Par miracle je vis. Mon regard épouse le champ premier de cette vision : la lumière s’arrondissant comme une goutte, accrochée à l’ombelle des cils. Au-delà de l’ornement, mes yeux recueillent ce monde scellé enfin éclos. Par le corps, l’arbre vivant de ma mémoire revendique sa sensibilité au vent, aux saisons, à la sempiternelle présence des morts en moi. Je vis, je vois et je suis. Je participe à l’avènement de chaque instant : cette table où le livre ouvert balbutie une présence, la discrète fissure dans l’encadrement de la fenêtre et l’irrégularité du voile qui me sépare de l’autre pièce.

 

L’ombre à côté n’est qu’un défaut de lumière, ou plutôt la preuve d’une présence. Quelqu’un vient. Je viens à moi. Ce que je suis est cette œuvre à venir, commencée dès le sein maternel, irriguée par les âges, les cœurs pleins, l’ambre de la chaste connivence avec l’éros remis sur le métier.
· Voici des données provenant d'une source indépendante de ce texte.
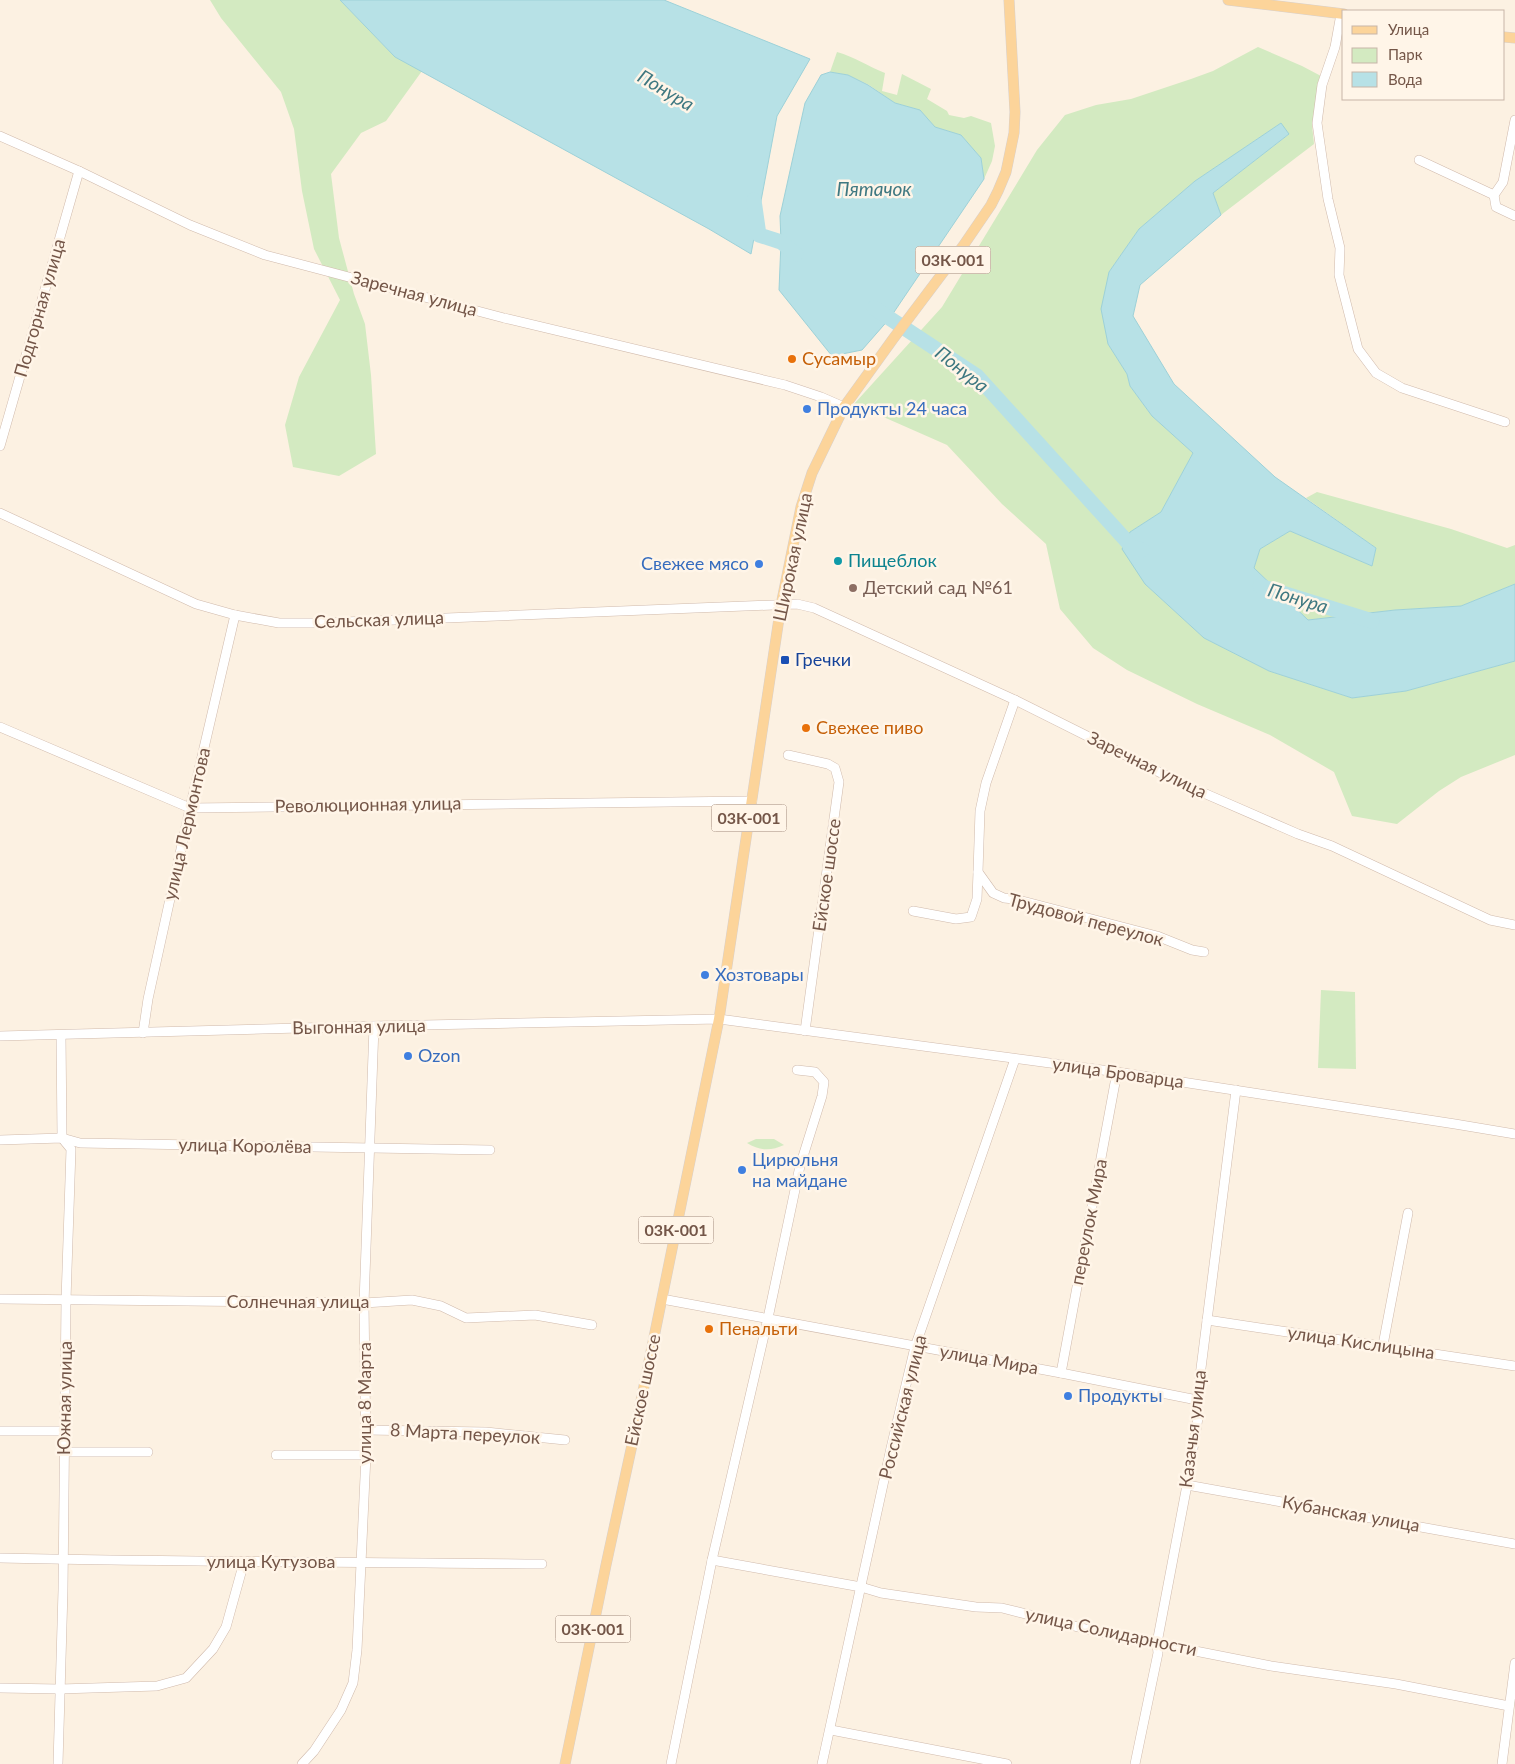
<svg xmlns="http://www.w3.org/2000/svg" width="1515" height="1764" viewBox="0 0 1515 1764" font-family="Lato,sans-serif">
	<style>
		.green { fill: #d3eac1 }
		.water { fill: #b7e1e6; stroke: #9dd1d8 }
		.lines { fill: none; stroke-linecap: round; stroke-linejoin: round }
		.river { stroke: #b7e1e6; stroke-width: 15 }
		.minor-casing { stroke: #d0baac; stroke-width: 10 }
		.major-casing { stroke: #d8d0cc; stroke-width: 11 }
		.minor { stroke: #fff; stroke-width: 9 }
		.major { stroke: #fcd49a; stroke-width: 10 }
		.food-dot { fill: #e8710a; stroke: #fff5e8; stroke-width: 2 }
		.shop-dot { fill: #3f7fe0; stroke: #fff5e8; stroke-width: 2 }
		.culture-dot { fill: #0f9aa8; stroke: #fff5e8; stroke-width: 2 }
		.education-dot { fill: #8d6e63; stroke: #fff5e8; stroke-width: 2 }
		.transit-dot { fill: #1a4fb4; stroke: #fff5e8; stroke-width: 2 }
		.labels { text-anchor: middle; stroke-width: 5; stroke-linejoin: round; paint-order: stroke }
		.shield { fill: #fff5e8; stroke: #9e8678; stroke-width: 1 }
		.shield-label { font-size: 16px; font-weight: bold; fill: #745648 }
		.street-label { font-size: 18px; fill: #745648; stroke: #fff5e8 }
		.food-label { font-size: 18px; fill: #c56008; stroke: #fff5e8; text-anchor: start }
		.shop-label { font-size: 18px; fill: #366cbe; stroke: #fff5e8; text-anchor: start }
		.culture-label { font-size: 18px; fill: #0d838f; stroke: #fff5e8; text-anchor: start }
		.education-label { font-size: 18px; fill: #785e54; stroke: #fff5e8; text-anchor: start }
		.transit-label { font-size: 18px; fill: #164399; stroke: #fff5e8; text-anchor: start }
		.water-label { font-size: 19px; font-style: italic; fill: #3f7881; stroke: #fff5e8 }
	</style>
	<rect width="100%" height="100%" fill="#fcf1e2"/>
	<g class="green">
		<path d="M 210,0 L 340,0 L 395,57 L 422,71 L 386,121 L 361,133 L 331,174 L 339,238 L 354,294 L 365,324 L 371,375 L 376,454 L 339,476 L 293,467 L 285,425 L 299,377 L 340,300 L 314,249 L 302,191 L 294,129 L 281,92 L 221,18 Z"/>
		<path d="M 1258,47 L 1302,66 L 1321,76 L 1312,125 L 1314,144 L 1221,215 L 1213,193 L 1288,135 L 1281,123 L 1195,181 L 1139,229 L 1109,272 L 1108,344 L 1127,374 L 1130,386 L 1152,416 L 1193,453 L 1161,512 L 1130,532 L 1145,584 L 1204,638 L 1269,671 L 1352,698 L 1406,691 L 1515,661 L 1515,755 L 1461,777 L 1439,791 L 1397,824 L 1352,816 L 1334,772 L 1270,735 L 1197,704 L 1127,670 L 1093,648 L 1060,609 L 1046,544 L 1002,504 L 947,445 L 854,404 L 942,307 L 1037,150 L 1065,115 L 1096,105 L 1131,99 L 1191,79 L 1213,71 Z"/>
		<path d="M 837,52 C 855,57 867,66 885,73 L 882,91 L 897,95 L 902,74 L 931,89 L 927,99 L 947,111 L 949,115 L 964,118 L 971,116 L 991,123 L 995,146 L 992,161 L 984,179 L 981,158 L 961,135 L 935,127 L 920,110 L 895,103 L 869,85 L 848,75 L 830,72 Z"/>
		<path d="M 1317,492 L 1451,529 L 1507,548 L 1515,545 L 1515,584 L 1461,606 L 1395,610 L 1308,620 L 1254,568 L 1260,549 L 1290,531 L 1372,566 L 1376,548 L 1306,498 Z"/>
		<path d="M 1321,990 L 1355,992 L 1356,1069 L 1318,1068 Z"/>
		<path d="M 756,1139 L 774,1139 L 784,1145 C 771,1151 760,1151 747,1143 Z"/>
	</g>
	<g class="water">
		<path d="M 340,0 L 664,0 L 810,59 L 777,116 L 751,254 L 709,229 L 395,57 Z"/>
		<path d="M 830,72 L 848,75 L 868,85 L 895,103 L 920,110 L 935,127 L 961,135 L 981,158 L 984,179 L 890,318 L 862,350 L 832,356 L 779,290 L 781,242 L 780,216 L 805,103 L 821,75 Z"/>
		<path d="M 1281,123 L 1289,134 L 1213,193 L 1221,215 L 1140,285 L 1133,316 L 1174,384 L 1275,477 L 1376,548 L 1372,566 L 1290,531 L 1260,549 L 1254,568 L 1308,620 L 1395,610 L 1461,606 L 1515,584 L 1515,661 L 1406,691 L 1352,698 L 1269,671 L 1204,638 L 1145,584 L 1122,549 L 1130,532 L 1161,512 L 1193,453 L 1152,416 L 1130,386 L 1127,374 L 1108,344 L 1101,309 L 1109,272 L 1139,229 L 1195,181 Z"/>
	</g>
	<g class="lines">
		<g class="river">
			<path d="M 754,200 L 759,235 L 781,242 L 796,254"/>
			<path d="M 874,308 L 977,376 L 1132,547 L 1142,550"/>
			<path d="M 1260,586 L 1372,621"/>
		</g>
		<g class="minor-casing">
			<g id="minor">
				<path d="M 1341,14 L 1335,47 L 1322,85 L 1317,123 L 1328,199 L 1340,248 L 1339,275 L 1358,349 L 1376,373 L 1402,388 L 1505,422"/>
				<path d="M 0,136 L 79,171 L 190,225 L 265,255 L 504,318 L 785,385 L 821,397 L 844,407"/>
				<path d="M 1419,160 L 1494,195 L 1496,207 L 1515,216"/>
				<path d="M 1494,195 L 1503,182 L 1515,120"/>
				<path d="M 0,446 L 79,171"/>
				<path d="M 0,513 L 196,604 L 235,615 L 279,623 L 318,623 L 797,604 L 814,608 L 1015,700 L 1183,784 L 1298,834 L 1332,846 L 1490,920 L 1515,925"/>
				<path d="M 1015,700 L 986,783 L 980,811 L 978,872 L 993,893 L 1004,898 L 1014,899 L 1157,936 L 1192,950 L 1204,952"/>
				<path d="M 0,727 L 190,808 L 752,801"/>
				<path d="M 788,755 L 828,764 L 835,768 L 839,782 L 805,1031"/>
				<path d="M 913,911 L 956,919 L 971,917 L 977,899 L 978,872"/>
				<path d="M 143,1033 L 148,999 L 190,808 L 235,615"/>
				<path d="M 0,1036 L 374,1026 L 719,1019 L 1117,1072 L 1455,1124 L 1515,1134"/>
				<path d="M 0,1140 L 62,1138 L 80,1143 L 490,1150"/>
				<path d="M 0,1299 L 364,1303 L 412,1300 L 441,1306 L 466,1318 L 535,1315 L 592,1325"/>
				<path d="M 662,1299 L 1061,1373 L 1197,1400"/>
				<path d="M 1207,1320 L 1515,1366"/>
				<path d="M 1383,1345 L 1408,1213"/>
				<path d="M 1061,1373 L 1117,1072"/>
				<path d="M 366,1430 L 486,1432 L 565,1440"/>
				<path d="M 0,1431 L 65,1431"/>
				<path d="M 64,1452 L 148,1452"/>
				<path d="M 276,1455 L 366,1455"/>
				<path d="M 1187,1485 L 1515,1544"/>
				<path d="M 0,1558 C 181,1562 361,1562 542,1564"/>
				<path d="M 712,1560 L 861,1587 L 881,1593 L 976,1607 L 1002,1608 L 1094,1631 L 1271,1666 L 1396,1684 L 1509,1706"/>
				<path d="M 0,1688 L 60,1689 L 157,1686 L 186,1678 L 213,1649 L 226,1627 L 244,1562"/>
				<path d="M 831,1730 L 1007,1764"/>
				<path d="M 58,1764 L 63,1590 L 66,1300 L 71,1149 L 62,1138 L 61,1035"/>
				<path d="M 302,1764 L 314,1751 L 341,1710 L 353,1683 L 357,1650 L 366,1455 L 364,1303 L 374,1026"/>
				<path d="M 671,1764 L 712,1560 L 768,1318 L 800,1166 L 822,1096 L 824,1082 L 815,1072 L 797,1070"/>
				<path d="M 822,1764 L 891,1448 L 915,1347 L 1015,1059"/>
				<path d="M 1135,1764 L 1158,1653 L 1157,1643 L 1187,1485 L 1198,1418 L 1197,1400 L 1236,1090"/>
				<path d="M 1502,1764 L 1515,1663"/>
			</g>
		</g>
		<g class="major-casing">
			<g id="major">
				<path d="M 1228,0 L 1344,14"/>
				<path d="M 1504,37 L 1515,38"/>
				<path d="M 565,1764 L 606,1565 L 632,1445 L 719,1019 L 781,605 L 801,507 L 812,473 L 844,407 L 893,339 L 963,246 L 991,205 L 998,191 L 1006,172 L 1014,133 L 1015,112 L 1009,0"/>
			</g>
		</g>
		<use href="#minor" class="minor"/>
		<use href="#major" class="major"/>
	</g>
	<g class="food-dot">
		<circle cx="792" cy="359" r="5"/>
		<circle cx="806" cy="728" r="5"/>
		<circle cx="709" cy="1329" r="5"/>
	</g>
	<g class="shop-dot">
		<circle cx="807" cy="409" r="5"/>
		<circle cx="759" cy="564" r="5"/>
		<circle cx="705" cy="975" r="5"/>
		<circle cx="408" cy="1056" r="5"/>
		<circle cx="742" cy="1170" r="5"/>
		<circle cx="1068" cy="1396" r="5"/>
	</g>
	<circle class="culture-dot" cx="838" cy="561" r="5"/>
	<circle class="education-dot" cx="853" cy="588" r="5"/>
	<rect class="transit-dot" x="780" y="655" width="10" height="10" rx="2.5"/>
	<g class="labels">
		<g class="shield">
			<rect x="915.5" y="246.5" width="75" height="27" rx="4"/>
			<rect x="711.5" y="804.5" width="75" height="27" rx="4"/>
			<rect x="638.5" y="1216.5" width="75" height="27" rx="4"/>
			<rect x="555.5" y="1615.5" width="75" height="27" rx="4"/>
		</g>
		<g class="shield-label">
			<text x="953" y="266">03К-001</text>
			<text x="749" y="824">03К-001</text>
			<text x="676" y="1236">03К-001</text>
			<text x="593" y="1635">03К-001</text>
		</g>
		<g class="street-label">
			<text transform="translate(414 294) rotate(15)" y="6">Заречная улица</text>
			<text transform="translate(40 308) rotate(-74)" y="6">Подгорная улица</text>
			<text transform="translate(793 557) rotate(-78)" y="6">Широкая улица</text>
			<text transform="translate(379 620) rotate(-2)" y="6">Сельская улица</text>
			<text transform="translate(1147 765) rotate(26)" y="6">Заречная улица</text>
			<text transform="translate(368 805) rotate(-1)" y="6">Революционная улица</text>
			<text transform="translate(187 824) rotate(-77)" y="6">улица Лермонтова</text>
			<text transform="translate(827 875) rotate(-82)" y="6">Ейское шоссе</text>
			<text transform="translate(1086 920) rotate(15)" y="6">Трудовой переулок</text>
			<text transform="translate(359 1027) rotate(-1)" y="6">Выгонная улица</text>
			<text transform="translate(1118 1073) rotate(8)" y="6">улица Броварца</text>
			<text transform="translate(245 1146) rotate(1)" y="6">улица Королёва</text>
			<text transform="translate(1089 1222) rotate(-79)" y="6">переулок Мира</text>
			<text x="298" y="1308">Солнечная улица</text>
			<text transform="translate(1361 1343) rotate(8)" y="6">улица Кислицына</text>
			<text transform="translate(989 1360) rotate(10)" y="6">улица Мира</text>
			<text transform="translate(643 1390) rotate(-78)" y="6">Ейское шоссе</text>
			<text transform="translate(65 1398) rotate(-89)" y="6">Южная улица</text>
			<text transform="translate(365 1403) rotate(-90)" y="6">улица 8 Марта</text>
			<text transform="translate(903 1407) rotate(-76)" y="6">Российская улица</text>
			<text transform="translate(1193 1429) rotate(-83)" y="6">Казачья улица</text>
			<text transform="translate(465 1434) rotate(3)" y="6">8 Марта переулок</text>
			<text transform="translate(1351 1514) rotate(10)" y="6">Кубанская улица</text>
			<text x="271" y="1568">улица Кутузова</text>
			<text transform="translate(1111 1632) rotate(12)" y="6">улица Солидарности</text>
		</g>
		<g class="food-label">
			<text x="802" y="365">Сусамыр</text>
			<text x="816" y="734">Свежее пиво</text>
			<text x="719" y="1335">Пенальти</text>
		</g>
		<g class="shop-label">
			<text x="817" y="415">Продукты 24 часа</text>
			<text x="749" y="570" text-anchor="end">Свежее мясо</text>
			<text x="715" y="981">Хозтовары</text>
			<text x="418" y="1062">Ozon</text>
			<text x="752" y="1166">Цирюльня<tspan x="752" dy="21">на майдане</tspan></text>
			<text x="1078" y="1402">Продукты</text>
		</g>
		<g class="culture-label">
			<text x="848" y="567">Пищеблок</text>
		</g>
		<g class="education-label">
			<text x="863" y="594">Детский сад №61</text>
		</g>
		<g class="transit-label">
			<text x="795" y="666">Гречки</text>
		</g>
		<g class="water-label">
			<text transform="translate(666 90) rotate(31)" y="7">Понура</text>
			<text x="874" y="196">Пятачок</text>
			<text transform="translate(962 369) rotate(38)" y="7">Понура</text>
			<text transform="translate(1298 598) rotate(17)" y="7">Понура</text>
		</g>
	</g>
	<rect x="1342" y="10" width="162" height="90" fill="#fff5e8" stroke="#c7b5a8"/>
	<rect x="1352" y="26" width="25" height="8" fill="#fcd49a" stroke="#c7b5a8"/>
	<text x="1388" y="35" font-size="15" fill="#745648">Улица</text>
	<rect x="1352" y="48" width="25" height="15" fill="#d3eac1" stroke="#c7b5a8"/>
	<text x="1388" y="60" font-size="15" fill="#745648">Парк</text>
	<rect x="1352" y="72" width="25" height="15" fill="#b7e1e6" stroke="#c7b5a8"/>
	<text x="1388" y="85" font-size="15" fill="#745648">Вода</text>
</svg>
Mon métier est de vivre et je suis née pour relier.

 

Morina Mongin, Les Mains sauves, prologue.

 

 

faire et exister

l’âme les unit

celle du sens

toute attentive

un cœur toujours battant

grâce au métier

une justesse farouche

dévouée obstinée

il s’agit de voir

l’avenir à l’avance

dans l’acte engagé

quelque chose se lève

c’est le futur déjà présent

l’œil dessus dessous

voit l’unité

 

Bernard Noël

« Un peu d’ici encore «  (extrait),

avant-poème à Touchez-voir

recueil de Morina Mongin

avec 3 gravures à la pointe-sèche signées Miloslav Moucha,

LRC, Paris, 2018.

 

 

Vivre pour relier, voilà un titre d’exposition en forme de maxime ou de profession de foi ! Morina Mongin, relieur et écrivain, a sollicité une quinzaine de relieurs français et internationaux pour habiller ses deux recueils, La Tête or et Touchez-voir, écrits et publiés au cours de ces deux dernières années. Une sorte de mise en abyme — un relieur fait relier ses livres par d’autres professionnels — et de retrait lui permettant à la fois d’affirmer son statut d’auteur et de porter un regard singulier — large palette de l’étonnement à l’admiration — sur la perception de ses textes par les relieurs invités à exposer à la librairie Busser. Il est passionnant d’observer comment différents artisans d’art restituent le contenu d’un même texte, son sens et son ambiance, toujours en harmonie avec l’élégance et la délicatesse de l’auteur des ouvrages.

 

Marie Akar, Art et Métiers du Livre n°331, mars-avril 2019, p. 15 (extrait).